When the YAxisFormat is used within any major Dashboard Profile Tile section, it is used to format that Tile chart.

When the YAxisFormat is used within the Sort Measures section, each sort measure can have its own yAxisFormat. When that sort measure is selected from the Sort By drop-down list on RPASCE UI, its YAxisFormat will be applied to the second y-axis for that sort measure.

When the YAxisFormat is used within the dual-y section, it will be applied to the second y-axis format for all dualY measures, as in the example above.
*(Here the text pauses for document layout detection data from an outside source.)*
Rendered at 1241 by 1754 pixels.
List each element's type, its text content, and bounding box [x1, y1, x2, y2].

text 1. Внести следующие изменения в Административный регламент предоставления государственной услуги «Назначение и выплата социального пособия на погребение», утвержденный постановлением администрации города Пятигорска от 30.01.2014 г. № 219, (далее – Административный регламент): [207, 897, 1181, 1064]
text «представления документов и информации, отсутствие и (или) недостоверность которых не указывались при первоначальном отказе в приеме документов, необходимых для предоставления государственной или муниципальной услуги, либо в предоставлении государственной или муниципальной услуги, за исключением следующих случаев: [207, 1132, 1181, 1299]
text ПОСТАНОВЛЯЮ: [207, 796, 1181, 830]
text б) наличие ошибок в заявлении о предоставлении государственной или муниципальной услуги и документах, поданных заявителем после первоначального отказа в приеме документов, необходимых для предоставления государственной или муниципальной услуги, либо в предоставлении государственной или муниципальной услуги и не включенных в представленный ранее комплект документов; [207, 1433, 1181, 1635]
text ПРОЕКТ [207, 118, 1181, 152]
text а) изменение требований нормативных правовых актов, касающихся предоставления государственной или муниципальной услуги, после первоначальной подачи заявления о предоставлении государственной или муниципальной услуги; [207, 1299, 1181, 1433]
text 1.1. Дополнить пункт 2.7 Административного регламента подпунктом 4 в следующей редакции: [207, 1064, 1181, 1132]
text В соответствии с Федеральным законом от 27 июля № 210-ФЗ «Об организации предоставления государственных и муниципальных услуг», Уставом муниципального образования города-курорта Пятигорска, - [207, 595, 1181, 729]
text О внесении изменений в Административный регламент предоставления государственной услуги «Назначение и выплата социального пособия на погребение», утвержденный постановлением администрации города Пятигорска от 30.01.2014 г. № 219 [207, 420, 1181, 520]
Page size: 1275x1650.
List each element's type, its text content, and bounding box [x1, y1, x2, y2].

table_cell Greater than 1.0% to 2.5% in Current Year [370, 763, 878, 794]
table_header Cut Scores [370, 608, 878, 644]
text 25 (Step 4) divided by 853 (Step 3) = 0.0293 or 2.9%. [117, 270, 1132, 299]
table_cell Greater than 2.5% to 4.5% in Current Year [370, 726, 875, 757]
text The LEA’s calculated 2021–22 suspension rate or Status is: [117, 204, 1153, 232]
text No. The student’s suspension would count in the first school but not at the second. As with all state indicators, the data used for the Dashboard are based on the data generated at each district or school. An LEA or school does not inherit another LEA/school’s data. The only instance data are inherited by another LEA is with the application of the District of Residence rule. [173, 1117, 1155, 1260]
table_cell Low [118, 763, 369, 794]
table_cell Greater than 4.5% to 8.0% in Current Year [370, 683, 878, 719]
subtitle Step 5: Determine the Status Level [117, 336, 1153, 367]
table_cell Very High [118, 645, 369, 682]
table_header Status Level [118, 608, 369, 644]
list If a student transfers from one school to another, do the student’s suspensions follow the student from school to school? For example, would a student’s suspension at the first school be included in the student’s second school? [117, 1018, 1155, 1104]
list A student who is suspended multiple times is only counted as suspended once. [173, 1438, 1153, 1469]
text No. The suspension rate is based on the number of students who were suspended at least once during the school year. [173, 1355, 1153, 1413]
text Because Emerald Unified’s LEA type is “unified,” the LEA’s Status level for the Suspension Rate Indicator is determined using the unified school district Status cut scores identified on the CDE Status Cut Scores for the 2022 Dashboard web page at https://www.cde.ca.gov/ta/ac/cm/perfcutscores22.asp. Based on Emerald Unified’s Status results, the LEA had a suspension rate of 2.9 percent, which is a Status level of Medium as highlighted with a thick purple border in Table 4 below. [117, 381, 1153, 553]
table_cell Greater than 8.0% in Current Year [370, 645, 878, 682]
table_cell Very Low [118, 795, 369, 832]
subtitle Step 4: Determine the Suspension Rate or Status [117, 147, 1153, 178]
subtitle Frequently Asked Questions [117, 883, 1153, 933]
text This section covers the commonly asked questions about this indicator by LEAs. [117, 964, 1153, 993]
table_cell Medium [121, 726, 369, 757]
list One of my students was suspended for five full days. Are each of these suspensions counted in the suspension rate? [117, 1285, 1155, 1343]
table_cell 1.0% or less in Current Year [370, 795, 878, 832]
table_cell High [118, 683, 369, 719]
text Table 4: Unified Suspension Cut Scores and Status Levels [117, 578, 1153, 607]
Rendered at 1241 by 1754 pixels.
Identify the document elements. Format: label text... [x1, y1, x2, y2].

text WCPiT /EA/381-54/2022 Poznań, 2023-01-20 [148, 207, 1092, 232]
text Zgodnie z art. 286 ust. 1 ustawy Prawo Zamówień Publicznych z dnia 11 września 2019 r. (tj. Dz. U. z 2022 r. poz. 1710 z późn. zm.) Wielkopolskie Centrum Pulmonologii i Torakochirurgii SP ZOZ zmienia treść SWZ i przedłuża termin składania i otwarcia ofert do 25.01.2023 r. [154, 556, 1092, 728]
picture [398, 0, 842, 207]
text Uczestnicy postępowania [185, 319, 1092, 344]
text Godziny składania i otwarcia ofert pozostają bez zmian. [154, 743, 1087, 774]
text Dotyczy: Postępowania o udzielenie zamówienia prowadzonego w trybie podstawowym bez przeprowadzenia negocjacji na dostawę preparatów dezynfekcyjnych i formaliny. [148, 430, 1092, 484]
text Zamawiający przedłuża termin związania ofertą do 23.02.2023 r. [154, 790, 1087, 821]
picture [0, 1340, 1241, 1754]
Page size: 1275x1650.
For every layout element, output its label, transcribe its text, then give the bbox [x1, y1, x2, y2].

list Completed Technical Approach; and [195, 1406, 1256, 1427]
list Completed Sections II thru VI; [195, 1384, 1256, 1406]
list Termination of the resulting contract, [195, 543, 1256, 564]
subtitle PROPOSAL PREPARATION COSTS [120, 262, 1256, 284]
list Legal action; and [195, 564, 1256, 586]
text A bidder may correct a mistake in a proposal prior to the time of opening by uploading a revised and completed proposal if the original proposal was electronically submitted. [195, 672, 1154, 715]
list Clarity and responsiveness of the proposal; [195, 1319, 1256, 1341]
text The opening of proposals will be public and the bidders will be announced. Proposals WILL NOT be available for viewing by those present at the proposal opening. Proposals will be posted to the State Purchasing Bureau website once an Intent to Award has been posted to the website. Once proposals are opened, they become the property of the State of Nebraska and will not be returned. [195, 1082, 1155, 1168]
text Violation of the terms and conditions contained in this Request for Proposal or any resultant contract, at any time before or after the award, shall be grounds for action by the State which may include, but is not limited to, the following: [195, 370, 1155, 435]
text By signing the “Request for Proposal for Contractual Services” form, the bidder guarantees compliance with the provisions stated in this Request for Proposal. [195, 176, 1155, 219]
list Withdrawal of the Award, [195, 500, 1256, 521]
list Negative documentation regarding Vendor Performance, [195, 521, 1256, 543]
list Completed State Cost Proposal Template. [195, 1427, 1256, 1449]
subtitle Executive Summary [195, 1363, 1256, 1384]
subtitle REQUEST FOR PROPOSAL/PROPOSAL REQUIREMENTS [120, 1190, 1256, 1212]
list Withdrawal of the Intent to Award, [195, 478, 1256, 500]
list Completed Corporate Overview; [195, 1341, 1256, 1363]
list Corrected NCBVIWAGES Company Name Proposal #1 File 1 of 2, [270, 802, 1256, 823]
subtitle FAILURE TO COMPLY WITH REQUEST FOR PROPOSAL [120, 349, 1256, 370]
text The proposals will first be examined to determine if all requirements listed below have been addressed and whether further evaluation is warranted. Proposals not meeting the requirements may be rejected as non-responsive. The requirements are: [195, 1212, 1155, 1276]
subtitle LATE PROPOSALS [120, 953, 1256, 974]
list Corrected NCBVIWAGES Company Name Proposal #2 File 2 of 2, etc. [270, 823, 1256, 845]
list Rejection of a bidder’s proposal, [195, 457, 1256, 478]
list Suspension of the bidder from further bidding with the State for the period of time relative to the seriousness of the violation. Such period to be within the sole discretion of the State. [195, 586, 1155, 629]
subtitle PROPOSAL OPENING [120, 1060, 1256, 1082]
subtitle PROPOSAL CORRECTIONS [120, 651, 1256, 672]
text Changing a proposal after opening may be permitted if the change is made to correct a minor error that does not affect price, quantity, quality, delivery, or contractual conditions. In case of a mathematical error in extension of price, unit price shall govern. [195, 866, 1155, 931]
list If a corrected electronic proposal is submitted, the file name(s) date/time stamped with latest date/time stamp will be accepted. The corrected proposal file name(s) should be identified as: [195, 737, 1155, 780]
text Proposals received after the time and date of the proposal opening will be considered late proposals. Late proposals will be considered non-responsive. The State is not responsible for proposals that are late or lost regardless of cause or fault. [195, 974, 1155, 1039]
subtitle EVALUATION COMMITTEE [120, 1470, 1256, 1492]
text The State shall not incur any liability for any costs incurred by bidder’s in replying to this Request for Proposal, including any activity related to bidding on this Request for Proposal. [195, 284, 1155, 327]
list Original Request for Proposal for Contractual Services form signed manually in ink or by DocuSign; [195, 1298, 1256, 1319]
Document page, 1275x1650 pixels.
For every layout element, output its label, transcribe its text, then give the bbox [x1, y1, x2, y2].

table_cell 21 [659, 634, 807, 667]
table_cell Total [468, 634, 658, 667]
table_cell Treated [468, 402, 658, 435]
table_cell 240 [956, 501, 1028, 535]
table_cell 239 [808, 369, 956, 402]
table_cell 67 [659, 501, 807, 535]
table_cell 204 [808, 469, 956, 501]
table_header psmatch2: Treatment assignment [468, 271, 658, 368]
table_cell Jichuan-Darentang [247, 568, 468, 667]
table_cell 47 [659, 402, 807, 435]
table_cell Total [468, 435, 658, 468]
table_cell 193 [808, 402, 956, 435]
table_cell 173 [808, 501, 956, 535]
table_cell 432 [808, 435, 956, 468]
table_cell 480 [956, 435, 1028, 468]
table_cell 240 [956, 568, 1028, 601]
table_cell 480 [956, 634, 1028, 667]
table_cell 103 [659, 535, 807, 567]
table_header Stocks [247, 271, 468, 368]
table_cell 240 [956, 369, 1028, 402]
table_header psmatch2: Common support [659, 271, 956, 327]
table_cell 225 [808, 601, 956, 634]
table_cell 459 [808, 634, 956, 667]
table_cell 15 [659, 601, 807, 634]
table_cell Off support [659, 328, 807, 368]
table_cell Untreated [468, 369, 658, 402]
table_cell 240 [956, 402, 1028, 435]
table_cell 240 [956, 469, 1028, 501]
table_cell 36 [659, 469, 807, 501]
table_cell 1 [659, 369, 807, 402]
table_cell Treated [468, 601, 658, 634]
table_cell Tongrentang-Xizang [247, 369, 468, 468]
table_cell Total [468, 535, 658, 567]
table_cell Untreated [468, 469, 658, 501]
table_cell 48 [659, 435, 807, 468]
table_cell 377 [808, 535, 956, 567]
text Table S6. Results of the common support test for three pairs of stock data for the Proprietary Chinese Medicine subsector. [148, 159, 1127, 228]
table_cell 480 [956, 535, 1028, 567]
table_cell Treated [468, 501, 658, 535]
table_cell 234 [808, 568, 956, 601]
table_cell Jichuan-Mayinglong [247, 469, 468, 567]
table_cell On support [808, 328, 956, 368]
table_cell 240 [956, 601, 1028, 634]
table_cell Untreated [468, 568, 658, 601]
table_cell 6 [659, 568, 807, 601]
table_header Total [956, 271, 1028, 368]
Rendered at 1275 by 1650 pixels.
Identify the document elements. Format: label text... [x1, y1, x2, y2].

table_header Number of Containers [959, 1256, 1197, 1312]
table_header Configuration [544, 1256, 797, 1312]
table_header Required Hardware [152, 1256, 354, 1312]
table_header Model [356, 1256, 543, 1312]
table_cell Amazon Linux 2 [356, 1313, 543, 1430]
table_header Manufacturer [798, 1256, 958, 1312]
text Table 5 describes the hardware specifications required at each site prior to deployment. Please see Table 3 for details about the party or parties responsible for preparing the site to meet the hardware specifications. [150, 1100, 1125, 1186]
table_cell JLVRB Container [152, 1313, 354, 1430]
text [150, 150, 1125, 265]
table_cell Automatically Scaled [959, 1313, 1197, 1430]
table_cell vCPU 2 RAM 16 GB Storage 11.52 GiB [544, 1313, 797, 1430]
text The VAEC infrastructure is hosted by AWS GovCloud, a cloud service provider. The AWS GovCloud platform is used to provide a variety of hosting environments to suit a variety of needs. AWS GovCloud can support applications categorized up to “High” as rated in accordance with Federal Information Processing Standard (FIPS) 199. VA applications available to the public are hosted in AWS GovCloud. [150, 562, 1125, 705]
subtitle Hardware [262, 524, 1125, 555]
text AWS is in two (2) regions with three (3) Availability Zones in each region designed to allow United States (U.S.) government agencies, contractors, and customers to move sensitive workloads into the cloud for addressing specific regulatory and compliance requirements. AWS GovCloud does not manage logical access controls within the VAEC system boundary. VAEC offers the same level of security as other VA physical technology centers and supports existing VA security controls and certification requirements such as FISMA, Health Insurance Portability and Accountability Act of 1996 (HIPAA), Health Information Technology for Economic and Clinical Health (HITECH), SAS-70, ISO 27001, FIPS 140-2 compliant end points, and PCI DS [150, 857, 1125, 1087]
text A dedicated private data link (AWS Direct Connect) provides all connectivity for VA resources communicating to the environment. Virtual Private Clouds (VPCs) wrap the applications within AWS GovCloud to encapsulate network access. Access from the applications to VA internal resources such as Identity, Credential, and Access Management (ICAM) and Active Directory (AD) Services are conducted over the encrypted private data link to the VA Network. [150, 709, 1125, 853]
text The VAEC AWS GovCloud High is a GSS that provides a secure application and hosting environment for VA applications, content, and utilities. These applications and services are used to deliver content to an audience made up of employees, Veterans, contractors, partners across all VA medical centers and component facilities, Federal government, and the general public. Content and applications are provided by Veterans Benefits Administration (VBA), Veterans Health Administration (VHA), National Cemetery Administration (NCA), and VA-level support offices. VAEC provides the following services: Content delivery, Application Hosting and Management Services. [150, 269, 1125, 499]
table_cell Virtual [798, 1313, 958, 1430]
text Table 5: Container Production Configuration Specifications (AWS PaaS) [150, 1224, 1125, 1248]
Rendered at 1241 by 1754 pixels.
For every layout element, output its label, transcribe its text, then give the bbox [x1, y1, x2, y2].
Figure 6-8 Example 1: Used in the Comparison Metric Tile and Sort Measures

Description of Figure 6-8 follows
Description of "Figure 6-8 Example 1: Used in the Comparison Metric Tile and Sort Measures "
{
"id": "metric2",
"measure": "mpwpgmr",
"inserted": true,
"yAxisFormat": {"type": "currency", "options": {"currency": "USD"}},
"subMeasures": [
"mpwpgmrvl", "mpwpgmrvc"
],
"subMeasureLabels": [
"Ly", "Cp"
],
"contentMeasures": [
"mplygmr", "mpwpgmr", "mpcpgmr", "mpopgmr"
],
"sortMeasures": [
{
"measure": "mpwpgmrvl",
"yAxisFormat": {"type": "custom","options": {"suffix": "%"}},
"ascending": true
},
{
"measure": "mpwpgmrvc",
"yAxisFormat": {"type": "custom","options": {"suffix": "%"}},
"ascending": true
},
{
"measure": "mpopgmr",
"yAxisFormat": {"type": "currency","options": {"currency": "USD"}},
"ascending": false
}
],
"dualY": {
"splitDualY": "off"
}
},

Figure 6-9 Example 2: Used in Exception Tile and Dual Y

Description of Figure 6-9 follows
Description of "Figure 6-9 Example 2: Used in Exception Tile and Dual Y"
{
"id": "MT_Alrt_OTB",
"inserted": true,
"hitMeasure": "mtalotbct",
"topCount": 5,
"topDim": "prod",
"byDim": "loc",
"openTemplate": "MT_WB",
"openAlertName": "MT_Alrt_OTB",
"byCount": 10,
"description": "",
"yAxisFormat": {"type": "custom","options": {"numDecimalPlaces": 1}},
"sortMeasures": [
{
"measure": "mtalotbv",
"ascending": false
}
],
"dualY": {
"measures": ["mtalotbv"],
"yAxisFormat": {"type": "currency"},
"splitDualY": "off",
"splitterPosition": 0.75
}
},

Dashboard Plans

You can configure the number of recent plans that are displayed in the dashboard using the following config.properties setting. The value you assign to the property sets the maximum number of recent plans that will be displayed. The default value is 10.

dashboard.plans.max=10

Dashboard Errors

You can configure how dashboard errors are displayed using the following property:

dashboard.errors.show=false

This setting allows only administrative users to see errors when opening the metric dashboard related to the settings file on the UI. You can open the workbook behind the dashboard as a Workspace to see its structure when you click the Open as Workspace icon next to Refresh.

Note:

To debug any issues with the dashboard workbook, Sis and Admins can use this property. This property file can be found on the client side and can be updated under the/config/client folder. After the issue is resolved, remember to disable this property.